◆ **WHAT IS NEEDED**: Starting with the line containing "collection date as typed: Jun 1914" and going on through the last line of the items, write out each line as a numbered list, skipping any blank lines.
↓↓↓
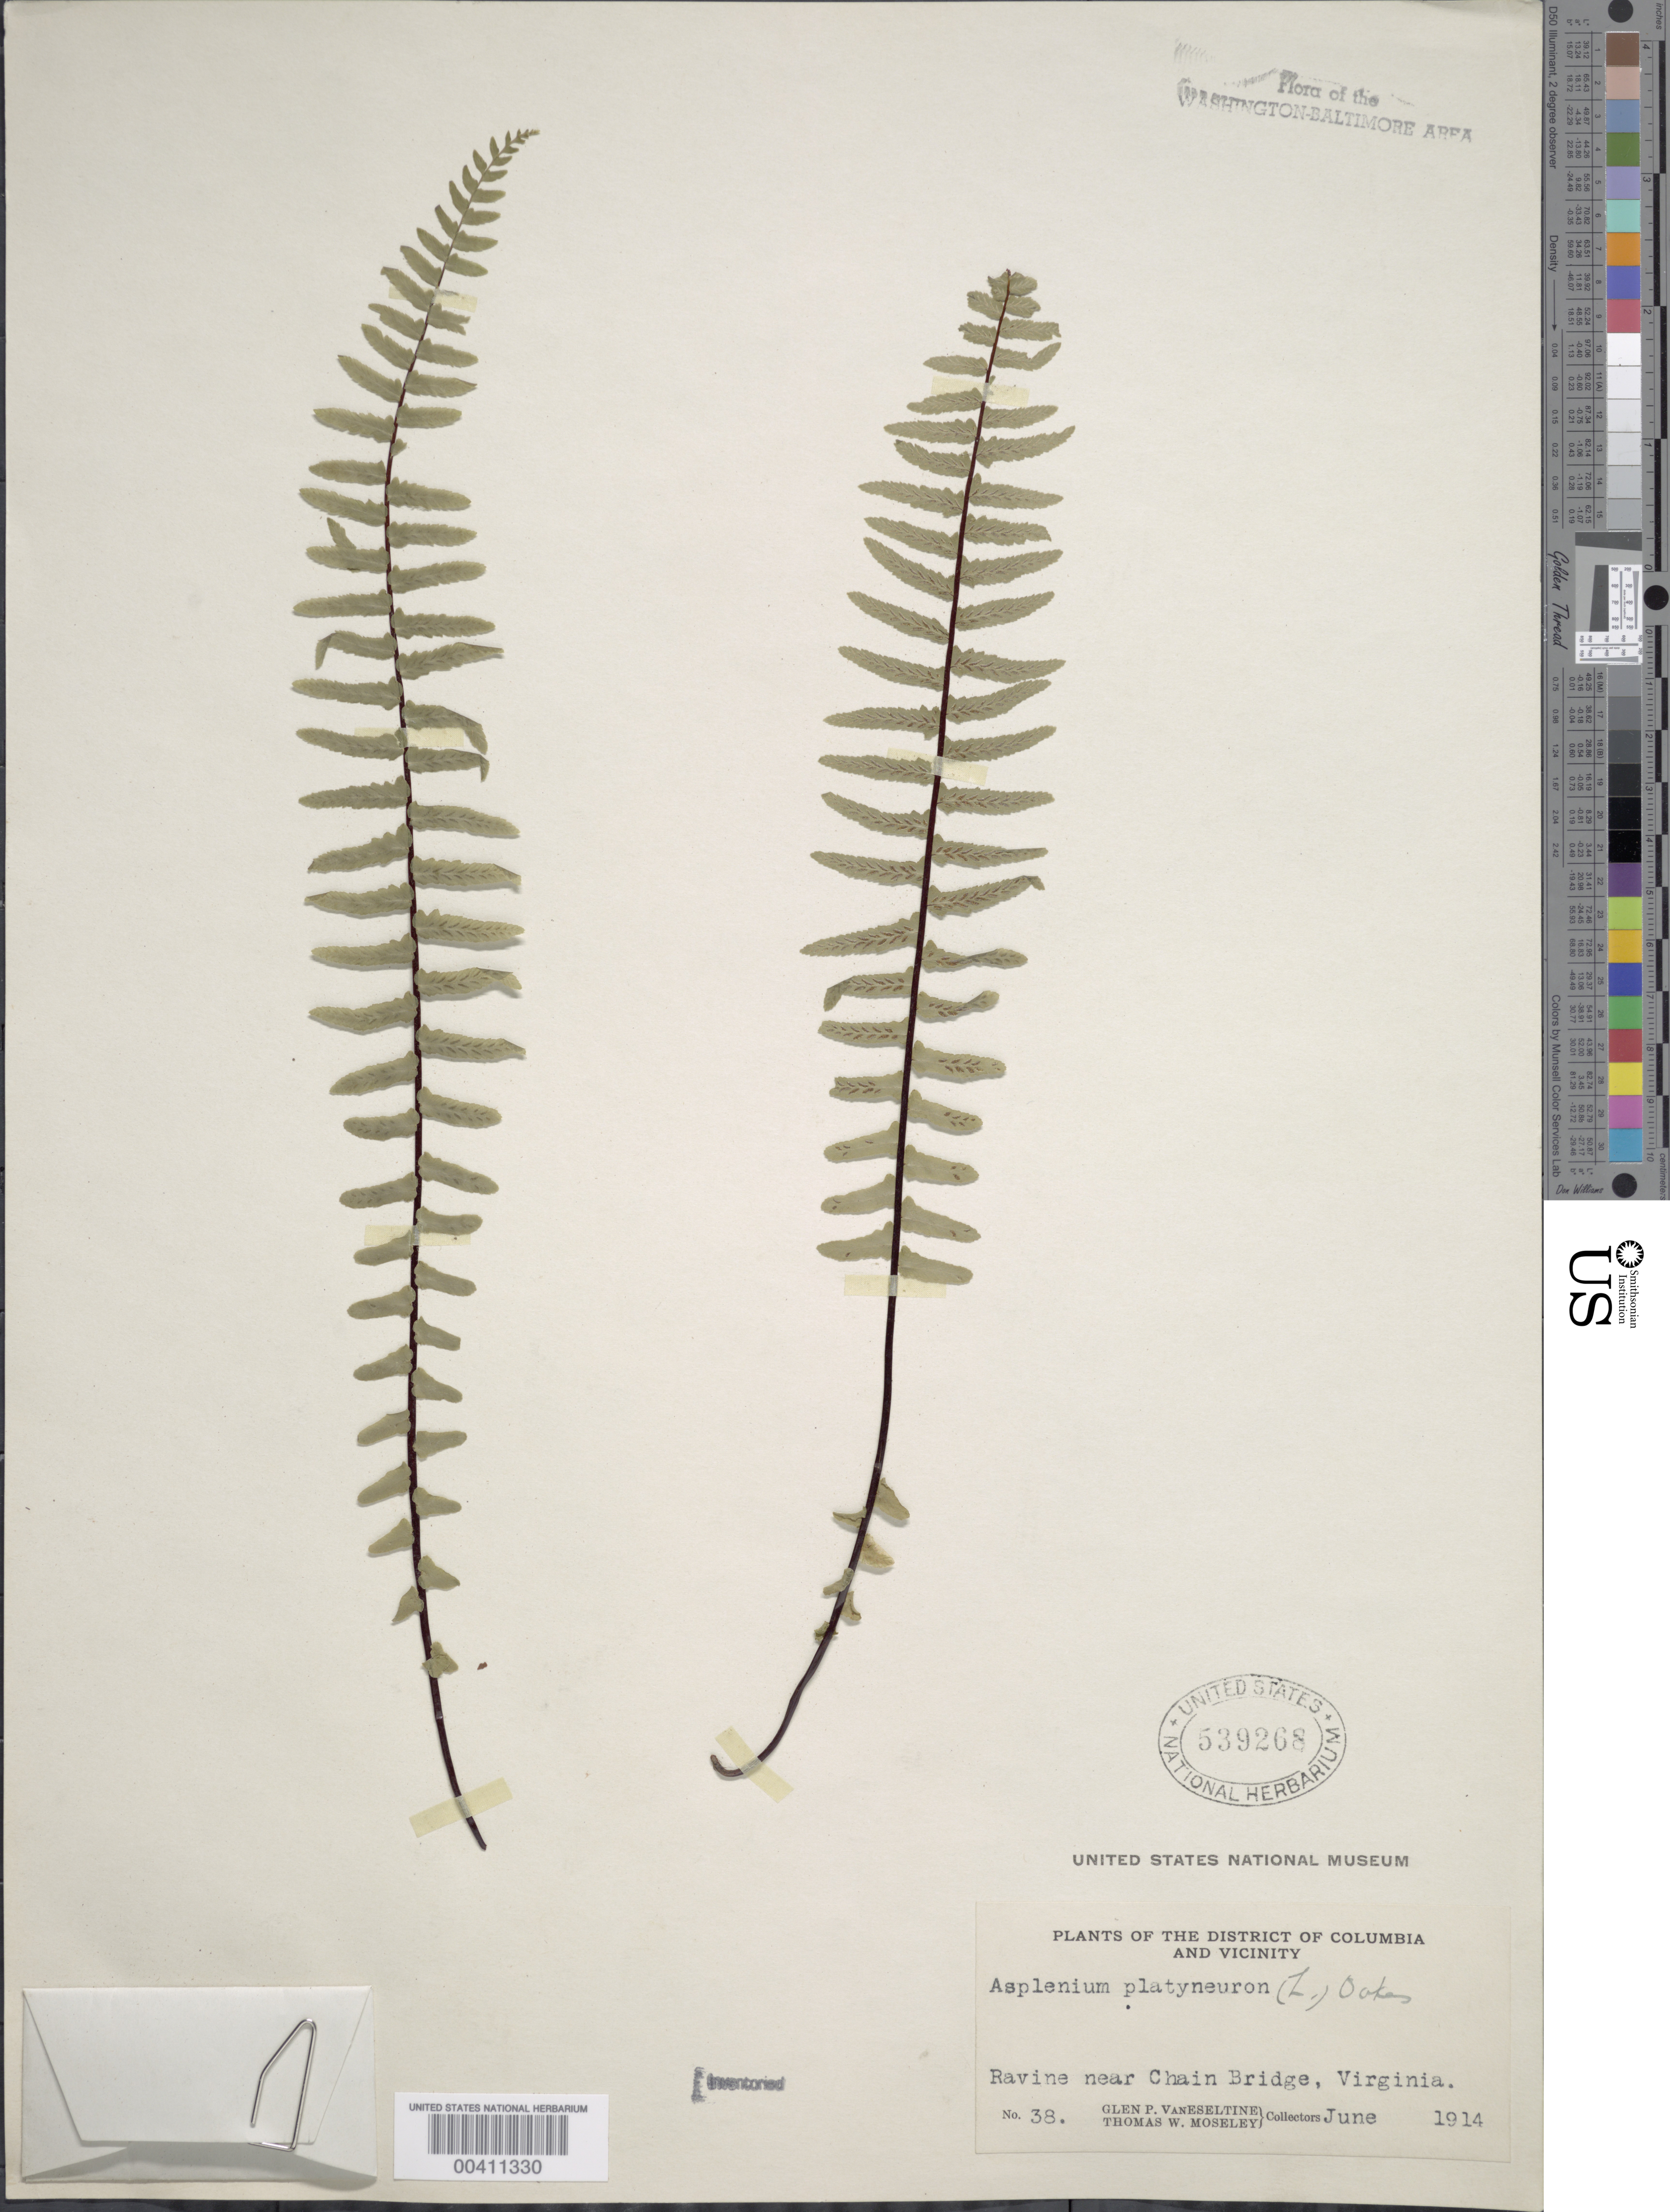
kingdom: Plantae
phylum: Tracheophyta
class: Polypodiopsida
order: Polypodiales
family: Aspleniaceae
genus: Asplenium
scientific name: Asplenium platyneuron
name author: (L.) Britton, Stearns & Poggenb.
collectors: G. P. Van Eseltine & T. Moseley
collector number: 38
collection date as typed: Jun 1914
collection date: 1914-06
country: United States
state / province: Virginia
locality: Chain Bridge vicinity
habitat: Ravine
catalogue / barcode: US 539268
↑↑↑
◆ **EXERCISE ANSWER**:
1. collection date as typed: Jun 1914
2. collection date: 1914-06
3. country: United States
4. state / province: Virginia
5. locality: Chain Bridge vicinity
6. habitat: Ravine
7. catalogue / barcode: US 539268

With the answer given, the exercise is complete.